Die Türkei will als neue Ordnungsmacht die Kontrolle in der nordsyrischen Grenzstadt Manbidsch übernehmen. Wie das türkische Präsidialamt mitteilte, habe Präsident Recep Tayyip Erdoğan einen entsprechenden Vorschlag in einem Telefonat mit Donald Trump gemacht. Dessen Antwort darauf ist unklar. In einer Erklärung des Weißen Hauses hieß es im Anschluss lediglich, die beiden Staatschef hätten über das weitere Vorgehen im Norden Syriens beraten.

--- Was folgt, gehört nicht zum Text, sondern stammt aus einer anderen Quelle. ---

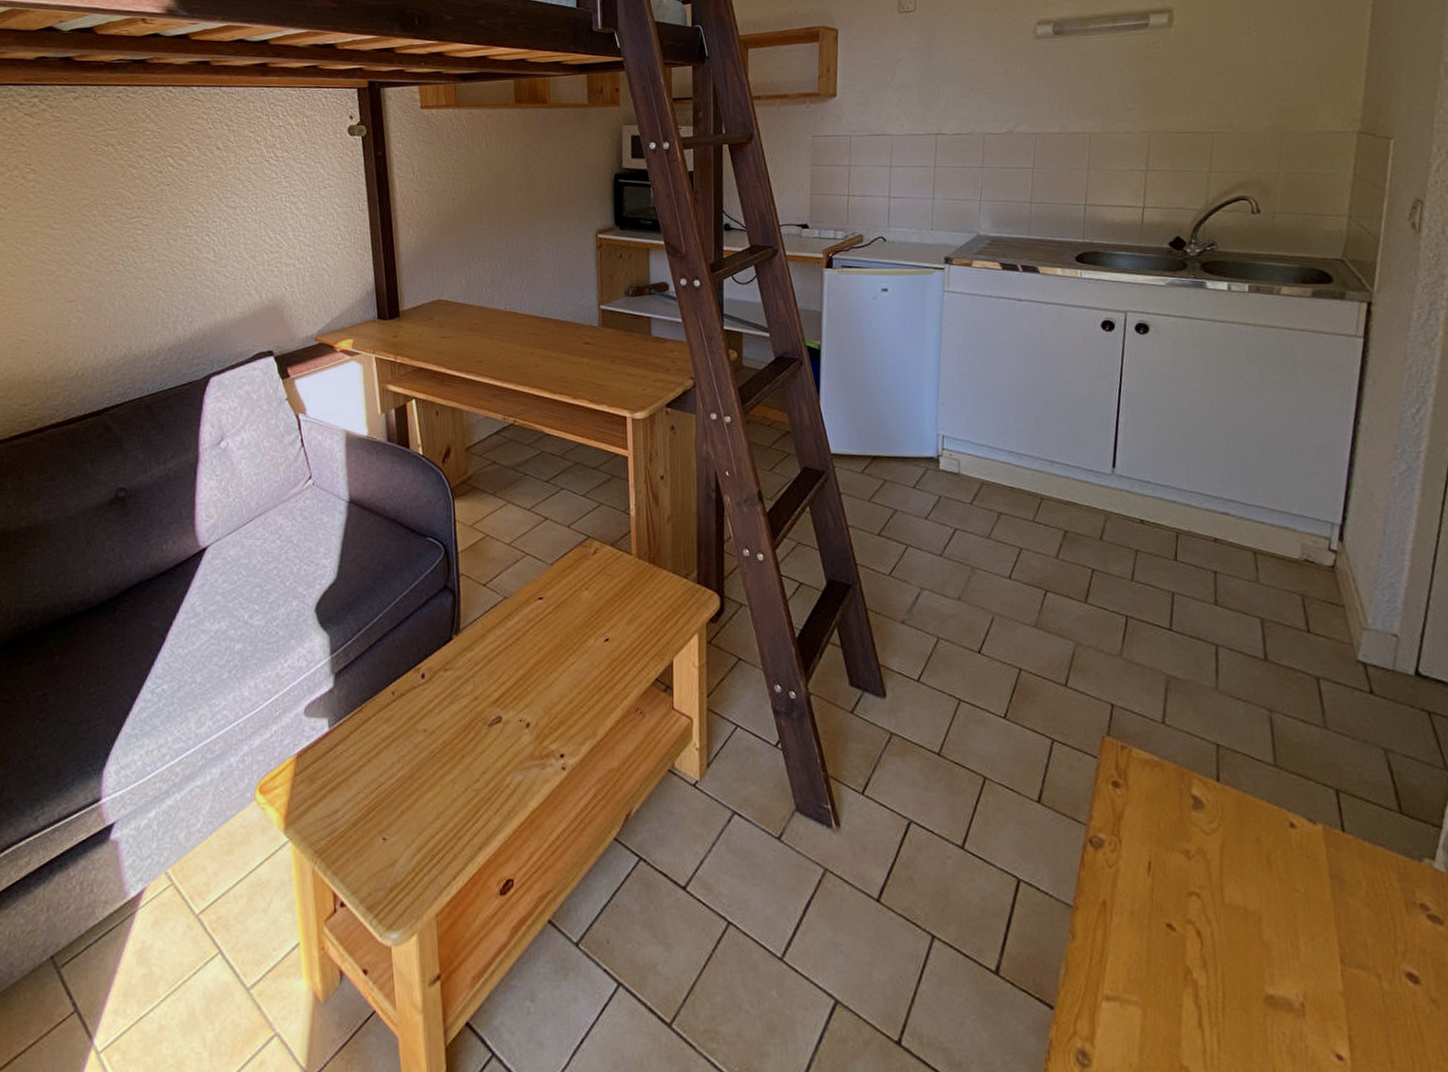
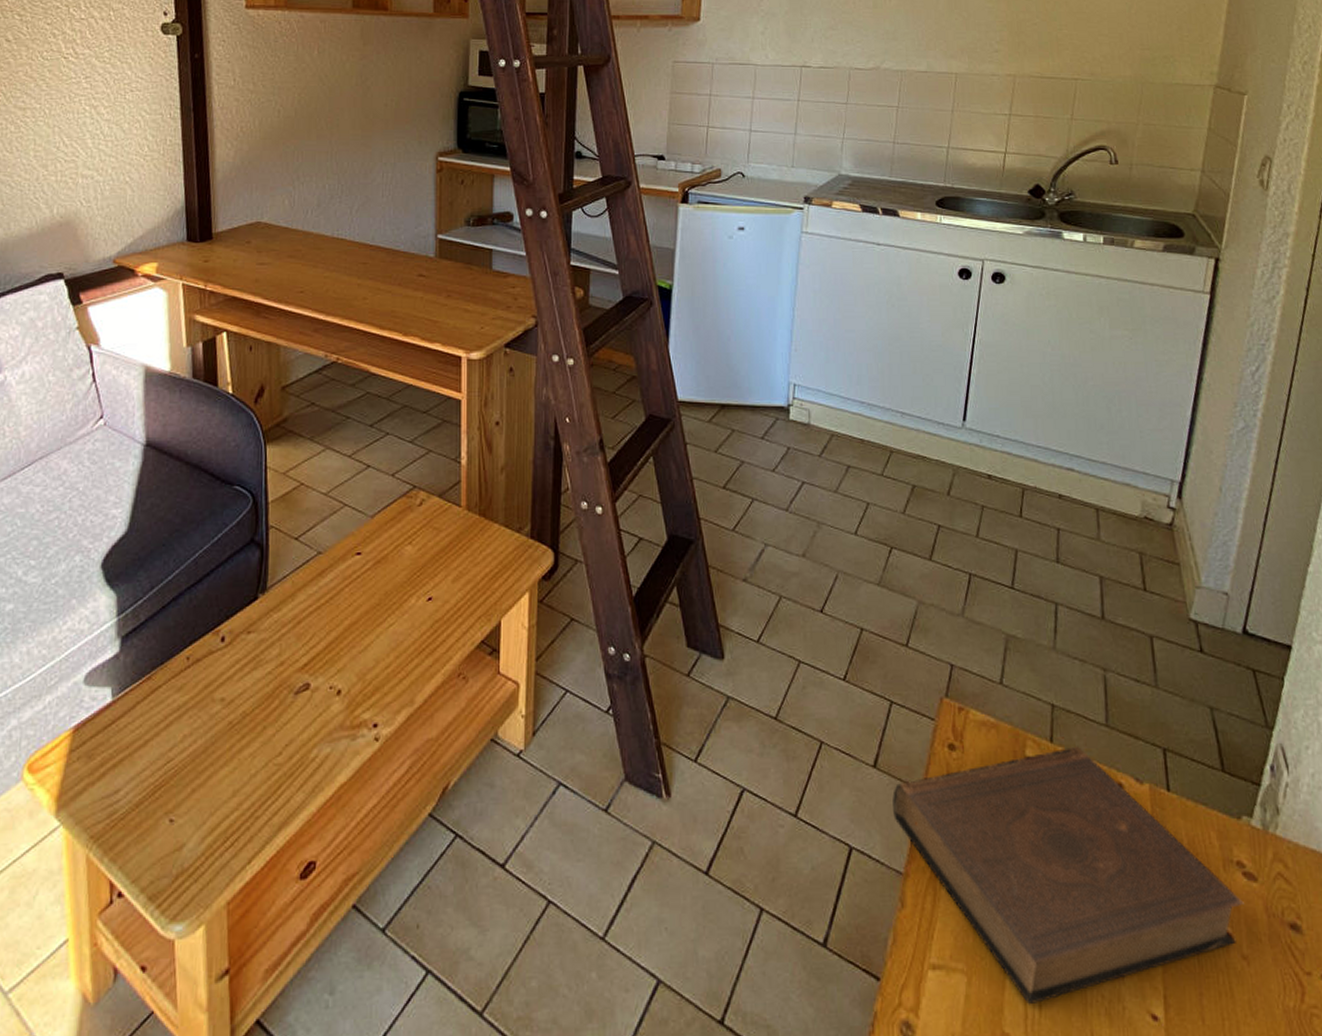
book: none [1058,785,1430,1040] -> present [892,746,1244,1005]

In der vergangenen Woche waren bei einem Selbstmordanschlag vier US-Bürger – zwei Soldaten und zwei zivile Mitarbeiter des US-Verteidigungsministeriums – getötet worden. Die Extremistenmiliz "Islamischer Staat" (IS) hatte die Tat in der von Kurden dominierten Grenzstadt Manbidsch für sich reklamiert. Im Gespräch mit Trump nannte Erdoğan das Attentat nach Angaben seines Büros eine Provokation, die allein dazu da sei, Trumps Entscheidung über den Abzug der US-Truppen aus Syrien zu beeinflussen.

Manbidsch befindet sich derzeit unter Kontrolle der Demokratischen Kräfte Syriens (SDF), die mit der Kurdenmiliz YPG und mithilfe der USA den IS 2016 aus der Stadt vertrieben hatten. Der Ort grenzt an ein Gebiet, das von türkisch unterstützten Milizen kontrolliert wird. 

Die Türkei wertet die YPG als Terrororganisation und hat mit ihrer Zerschlagung gedroht. Die Kurden wiederum befürchten eine Offensive der Türkei, sobald das US-Militär aus Syrien abgezogen ist.

"Sicherheitsbedenken beider Seiten berücksichtigen"

Zwischen den USA und der Türkei war es nach der Abzugsankündigung zu erheblichen Spannungen gekommen, weil die US-Regierung die Türkei vor einem Vorgehen gegen die Kurdenmiliz YPG in Nordsyrien gewarnt und mit "wirtschaftlicher Zerstörung" gedroht hatte. Das Weiße Haus teilte nun mit, Trump und Erdoğan hätten darin übereingestimmt, eine Verhandlungslösung für die Region anzustreben, die die Sicherheitsbedenken beider Seiten berücksichtige.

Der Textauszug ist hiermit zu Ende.